We somehow got to know a few of the rich Levantines in Cairo; I remember going to tea with one family and having a most lavish tea in a very palatial house.  There was a pretty daughter of the house who had a pet parrokeet which flew about freely and came when she called in and lit on her finger or her shoulder.  But I got the impression that those girls, in spite of all their money and their luxurious houses and lovely Parisian clothes, didn’t have a very interesting time.  They were sometimes invited to some of the biggest dances, but pretty and charming as they were, they never seemed to be enjoying it much or to have many partners.  Indeed one of our English friends was rather horrified at our seeing anything of them.  Those girls were most carefully chaperoned and perhaps they wouldn’t have been allowed to do the things that the rest of us did.  I don’t know, and I may have got it all wrong, but I had a feeling they felt left out, and that they really were left out.

I can’t quite remember when we left.  I think it was in May, but it may have been later.  I know we were there for Easter because I remember the Tenebrae service in Holy Week at one of the churches there. It was most impressive; I wish we still had it.

One of the few things I still have, in addition to some faded snapshots, is an invitation from the Allenbys to a party in June, and I don’t suppose I should have kept it unless we’d gone to it, so perhaps we didn’t leave till the middle of June.  We crossed to Marseilles on a Messageries Maritimes ship; the Allfreys, that is, Mrs. Allfrey and Phyllis, were on board.  We ran into rough weather and most people were seasick, but I wasn’t.  Mrs. Allfrey felt fairly well next day and came to luncheon with me in the dining-saloon. She didn’t eat much, but she sat there, until I asked for a second helping of some particularly luscious pudding.

“No, Dorothy, I can’t stand it,” she said then.  “If you’re going to eat any more I’ll have to leave you.”  And she did.  Zora, I think, stayed in her cabin the whole time.  Phyllis Allfrey, whom I liked, but who had never been a really intimate friend, for some reason poured out her heart to me and then begged me to forget it all – which I have done as I can’t remember anything she said.

Phyllis’ mother was born Norah Church Meiggs (1877-1961); she married Herbert Cyrial Allfrey (1874-1935) in 1897. As noted above, their son Basil was born in 1989 and their daughter Phyllis in 1901.

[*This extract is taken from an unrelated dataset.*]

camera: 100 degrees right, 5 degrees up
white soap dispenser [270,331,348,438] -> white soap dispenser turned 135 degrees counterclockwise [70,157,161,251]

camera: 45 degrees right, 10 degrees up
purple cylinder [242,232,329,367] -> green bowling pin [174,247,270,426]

Once at the races at Heliopolis I saw lots of Egyptians all hurrying to see something, and someone told me that a very fine Arab mare, which was known all over the Arab world, was there.  So of course I wanted to see her too, and the man who had told me took me.  She was of course small, like all Arabs, and brown in colour – brown, not bay or black – and she was being led round a big enclosure by -a groom. I couldn’t see anything exceptional about her but of course I don’t know anything about Arabs; the Egyptians were all gazing at her almost in adoration.  Incidentally I had always supposed that Arabs were terribly swift, but of course they are not; their great quality is their stamina – they can go on long after any other breed would have given up.  I rode a few of them; actually I can only remember one, but I think I rode others.  I found that one rather uncomfortable, with a short jog-trot that one couldn’t rise to, you just had to sit still and be jolted.

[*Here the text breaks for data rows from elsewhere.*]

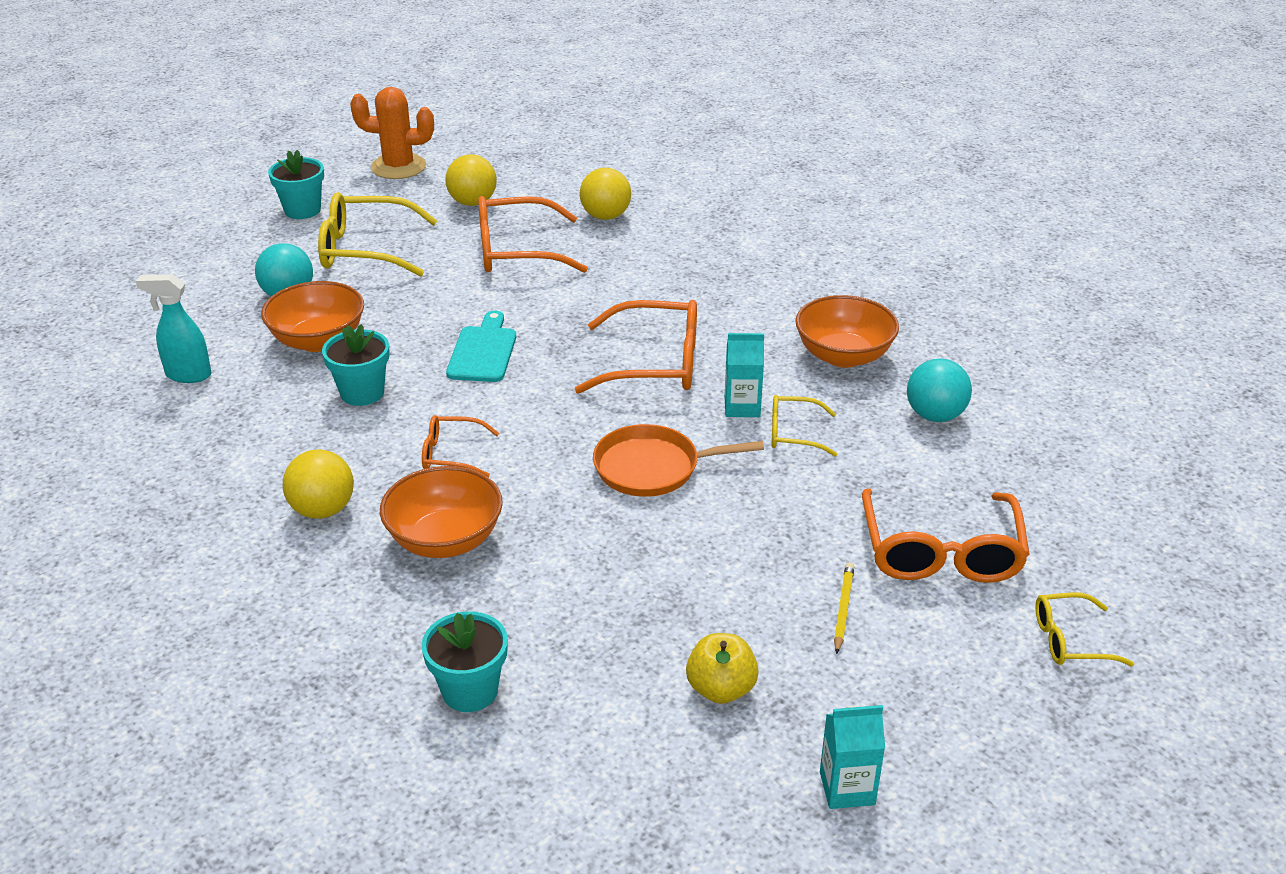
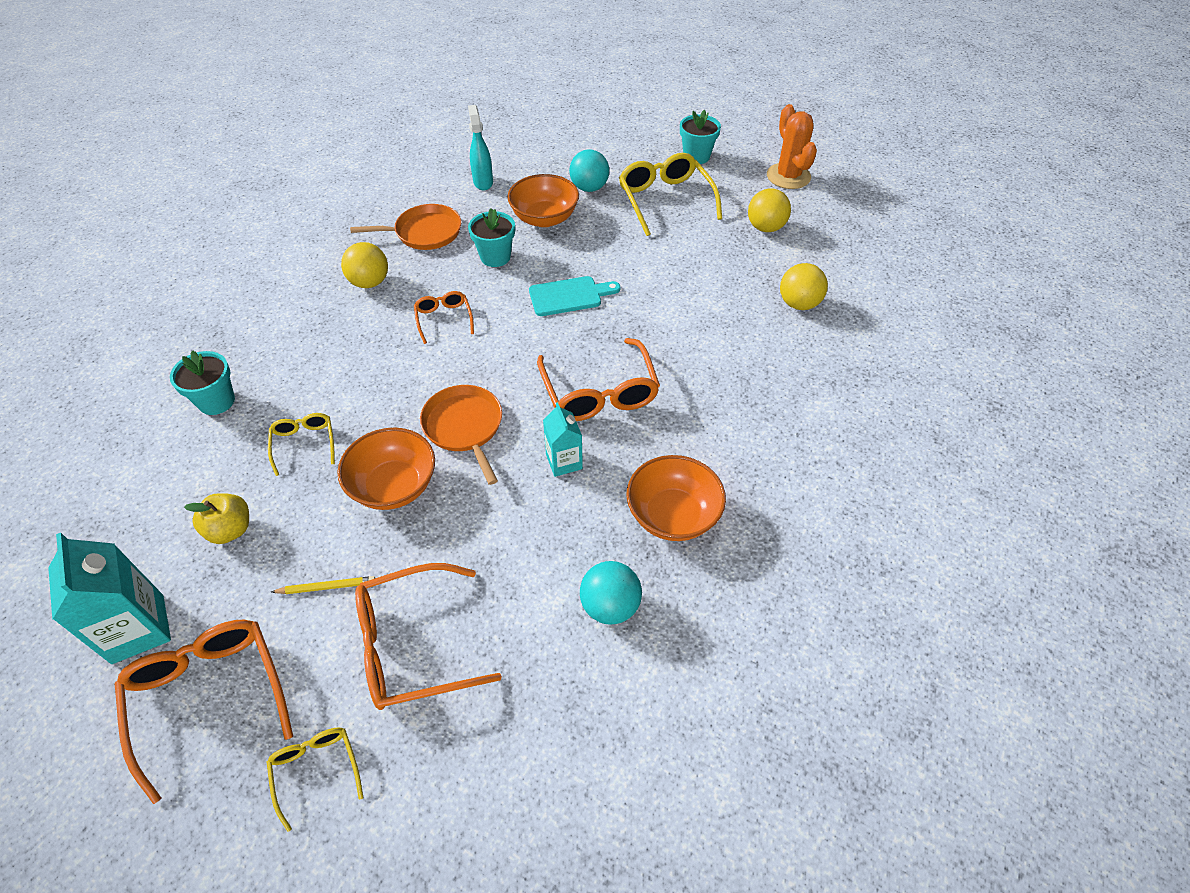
camera: 70 degrees right, 15 degrees up
orange bowl [380,466,503,558] -> orange bowl moved to [337,428,435,510]
orange glasses [478,196,588,273] -> orange glasses moved to [115,620,293,804]
yellow glasses [771,395,837,456] -> yellow glasses moved to [268,413,335,476]
turquoise carton [820,705,885,809] -> turquoise carton [48,533,171,664], size x1.64
none -> orange pan [350,204,461,250]

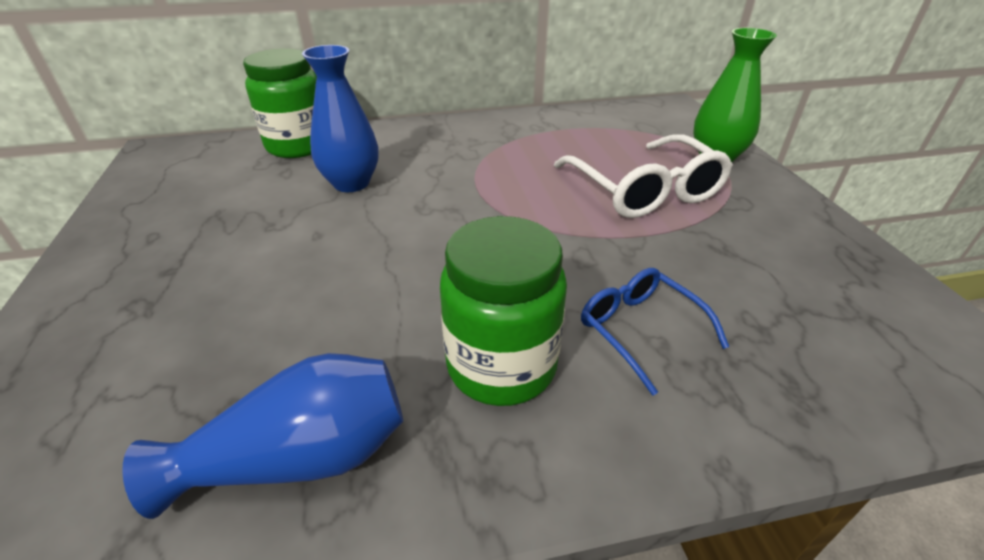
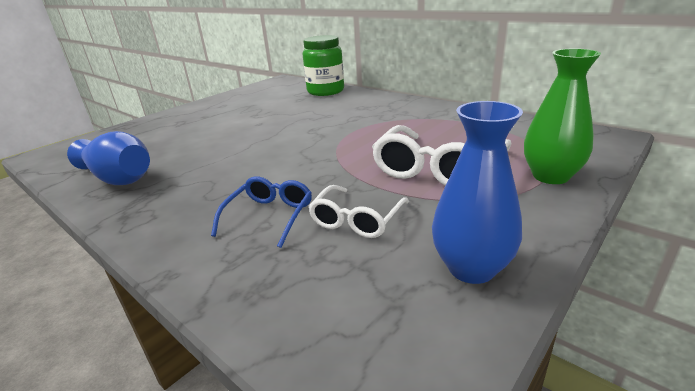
camera: 55 degrees right, 10 degrees down
blue vase [302,45,378,192] -> blue vase moved to [432,101,523,284]
green jar [440,216,567,406] -> none
none -> white glasses [308,185,409,238]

That year, in February, while we were in Egypt, Prince Nicholas [of Romania] gave a small dance in London, and Nicholas Mishu [not otherwise mentioned] wrote to Mr. Hansell [Prince Nicholas’ tutor] to ask him to invite me too, but of course I was away, and I’ve never seen him since Roumania, except once when Bunnie drove me down to see him at Eton, and we gave him luncheon or tea or something.  He wasn’t allowed to come in the car, I remember; we saw him in the street and would have picked him up but he explained that according to the rules he would have to walk.  It wasn’t so easy talking to him with Bunnie there.  Bunnie wasn’t very good with young people anyway.

I spent quite a lot of time in the museum in Cairo; I thought they had wonderful things then, but when I saw the Tutenkhamen treasures the last time I was in Cairo, in 1960, the other things looked very shabby beside them.